Не было тут ни слез, ни причитаний, как когда-то бывало. Лихой баянист без устали играл разудалую «барыню», «сербиянку», «яблочко», польки и вальсы. А одетая в праздничные костюмы молодежь отплясывала так, что звенели графины на столах и дрожали стены. А в перерыве между танцами, когда девчата и парни, утомившись, вновь уселись за столы, седоусый кряжистый казак, один из прославленных рыбаков станицы, пристально посмотрев на юного призывника, заговорил тихо и торжественно:
— Вот чего, сынок. Идешь, значит, служить в нашу геройскую Советскую Армию и должон ты помнить, чего это такое. А это вопрежь всего великая честь для каждого мужика. Так спокон веков бывало. Народ доверяет тебе оборону нашей страны, и ты не посрами себя, оправдай доверие. Ты будешь служить в армии, которая всегда славилась своей удалью. И командиры на нашей земле завсегда бывали такие, что перед ними никто не мог устоять: Фрунзе, Чапаев, Щорс, Буденный Семен. Довелось мне с Семеном Михайловичем и белогвардейских партизанов рубать, и под Варшавой ходить на польских панов… А деда Медного старой станицы знаешь? Этот дед в орденарцах у Олеко Дундича был. Нехай он расскажет тебе про героев гражданской войны, много он их повидал.
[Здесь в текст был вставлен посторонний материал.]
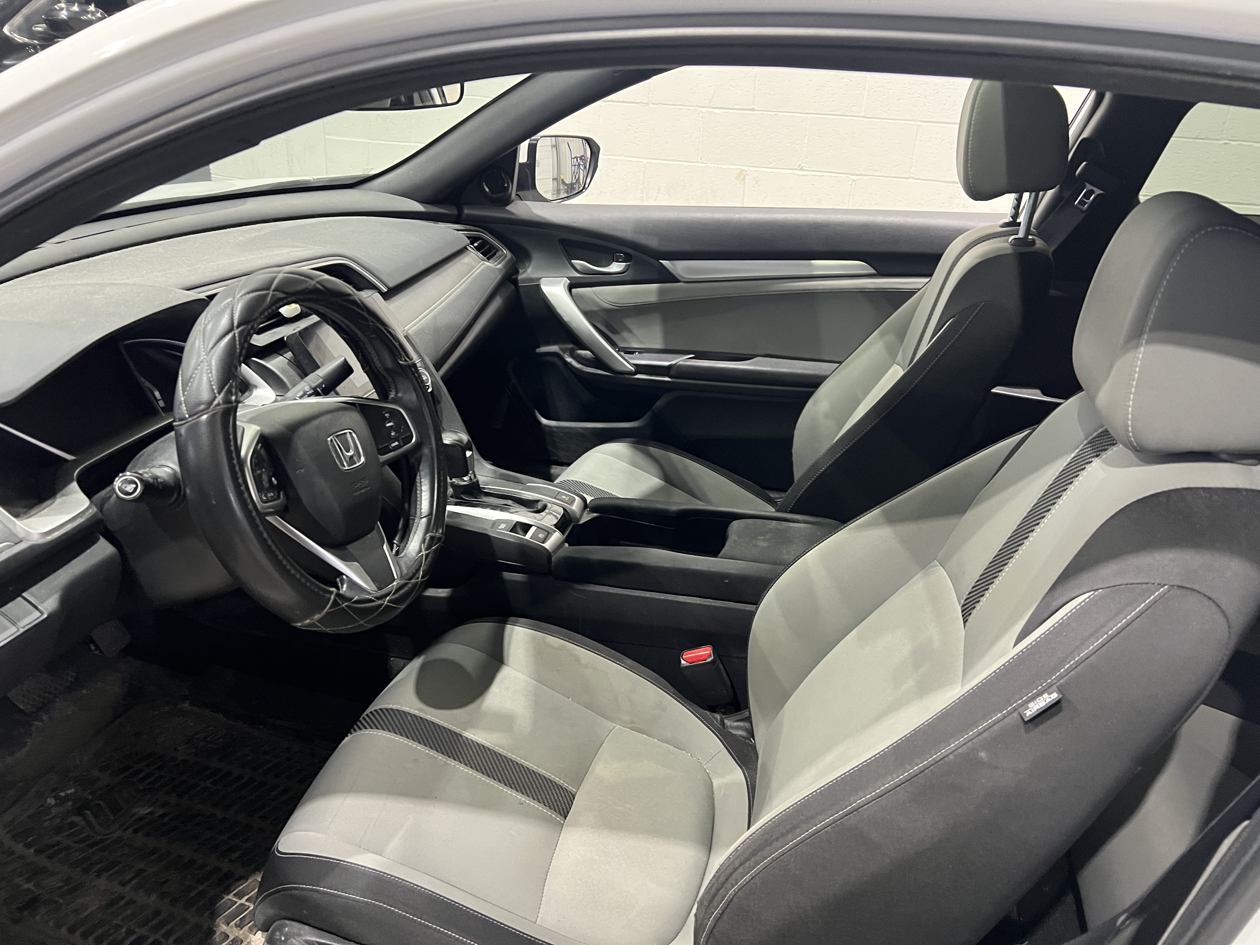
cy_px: 472
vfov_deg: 53.1
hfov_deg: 67.3
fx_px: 946
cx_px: 630
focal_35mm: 26
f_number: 1.5
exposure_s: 1/60
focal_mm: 5.7
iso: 320
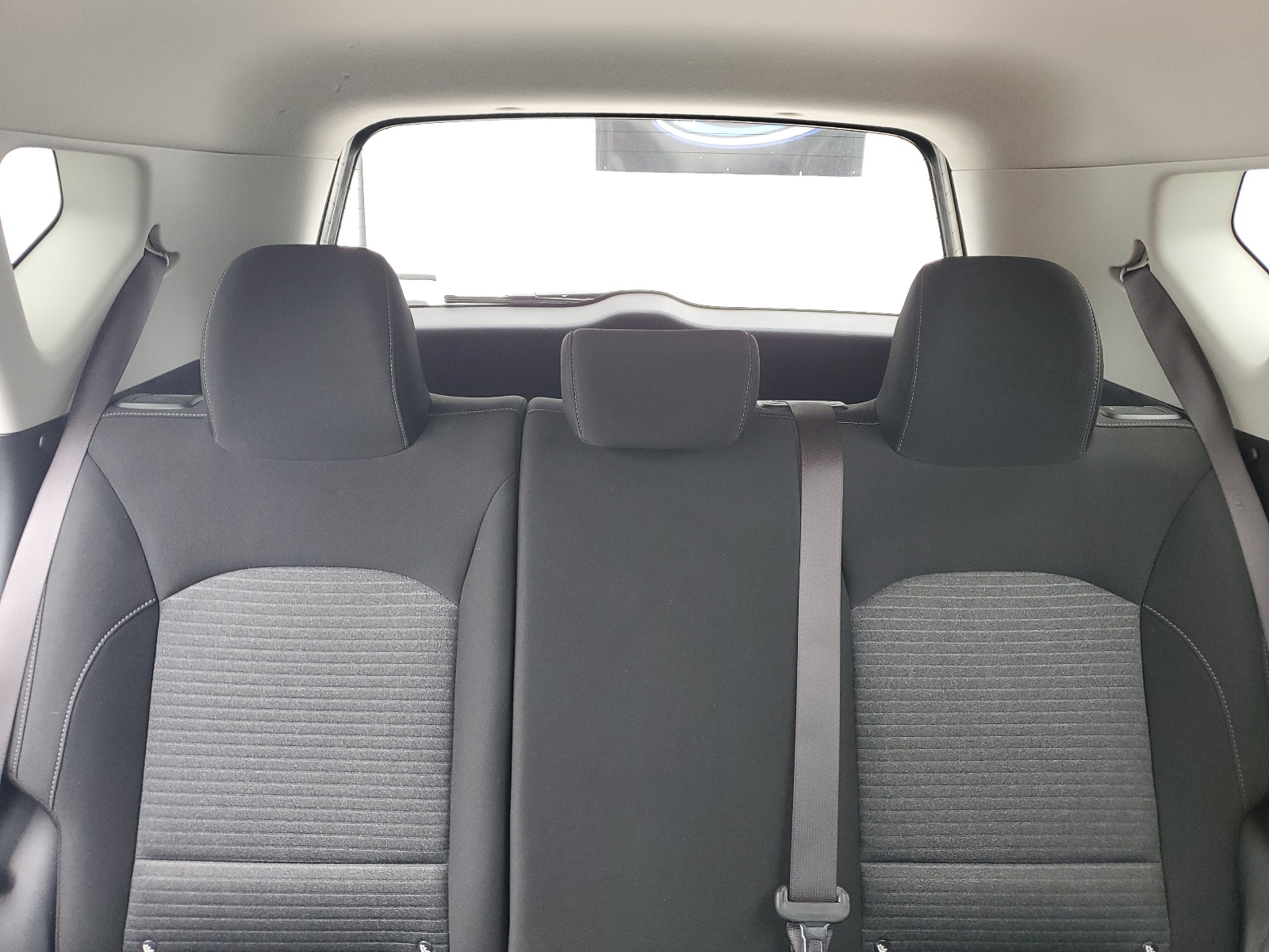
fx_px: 953
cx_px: 634
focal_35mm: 26
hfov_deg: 67.3
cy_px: 476
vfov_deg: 53.1
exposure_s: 1/60.2
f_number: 1.5
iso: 88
Старый казак, помолчав, неторопливо отхлебнул из стакана и закончил задумчиво:
— Мы свое отслужили и никому свою землю в обиду не дали. Да и опосля нас, в Отечественную сыны наши не растоптали славы отцов и дедов, наклали Гитлеру так, что звон пошел по всему миру. Теперь, конечно, другое. Атомную бомбу соорудили, ракет понаделали.
Ну да тебя, сынок, для того и учили, чтоб ты в этом деле разбирался не хуже, чем мы в клинках да в пулеметных тачанках. Сколько годов прошло, как в Первой Конной служил, а по сей день, как увижу красивого солдата в хорошей форме или же офицера, так скучаю за армией и вроде помолодеть мне хочется, чтобы опять-таки стать в строй.
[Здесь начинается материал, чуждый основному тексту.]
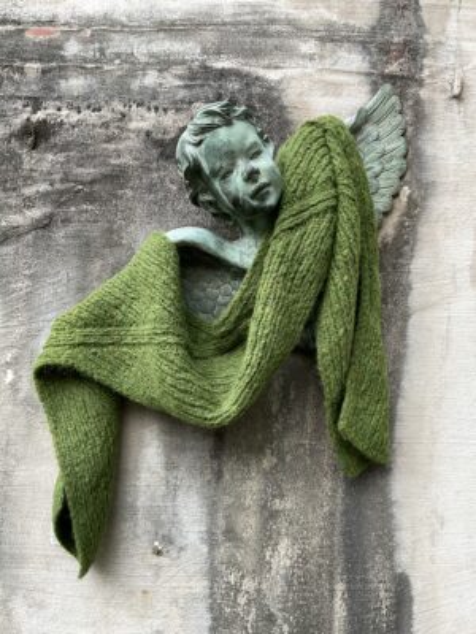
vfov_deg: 61.7
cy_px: 317
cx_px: 238
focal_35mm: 29
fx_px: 532
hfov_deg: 48.2
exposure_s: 1/125
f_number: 1.8
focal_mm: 3
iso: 16
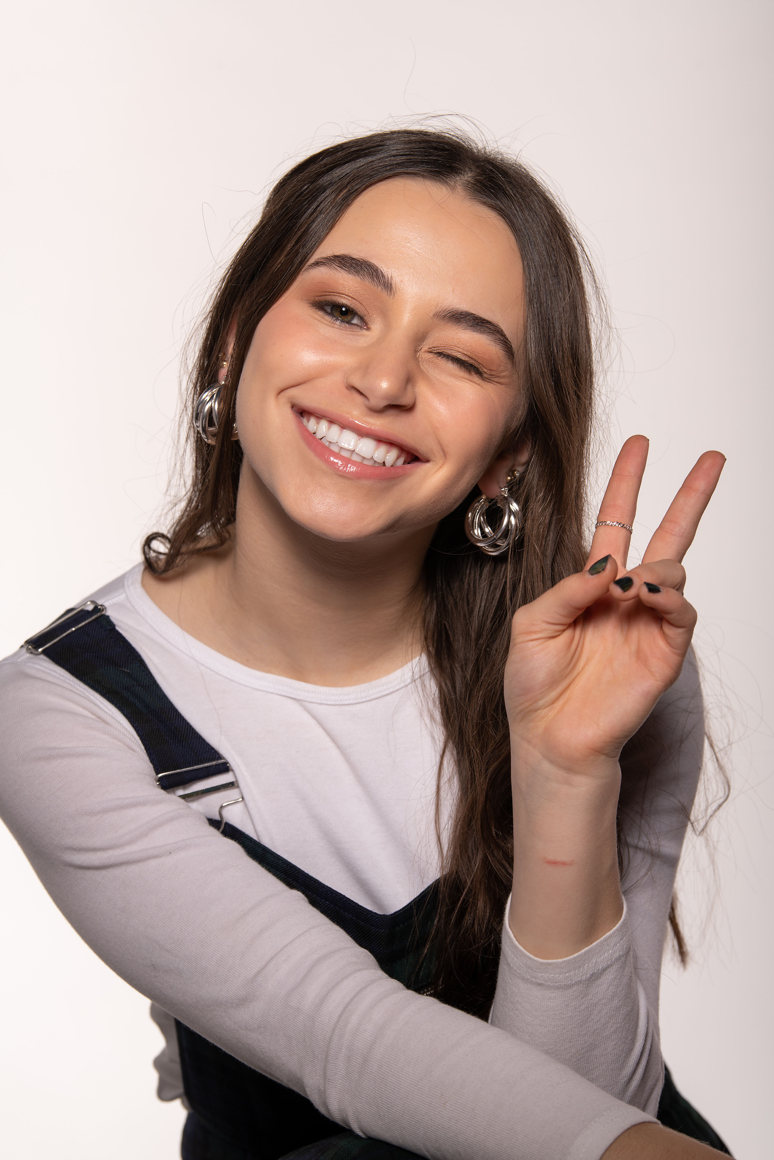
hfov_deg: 11.2
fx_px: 3934
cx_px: 387
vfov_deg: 16.8
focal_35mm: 122
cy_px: 580
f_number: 8
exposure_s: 1/200
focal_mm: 122
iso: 64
Правильно, дед! Майор в отставке тоже вот смотрит на последнюю запись в своем военном билете и места себе не может найти. И тревожно ему, и скучает он. Одна у него думка: люди уничтожат все страшные орудия смерти, в самых глубоких океанах утопят все, что было создано для массового убийства.
Но пока… Нет места никаким отставкам! Пусть сделана в военном билете эта короткая суховатая запись. Но нельзя от старого солдата отставить его всегдашнюю готовность при первом сигнале боевой тревоги стать в строй.
И потому я говорю:
— Прощай, армия, и здравствуй, непобедимая, могучая! Здравствуй на страх всем черным силам земли! Как тысячи других, я до конца жизни остаюсь твоим солдатом.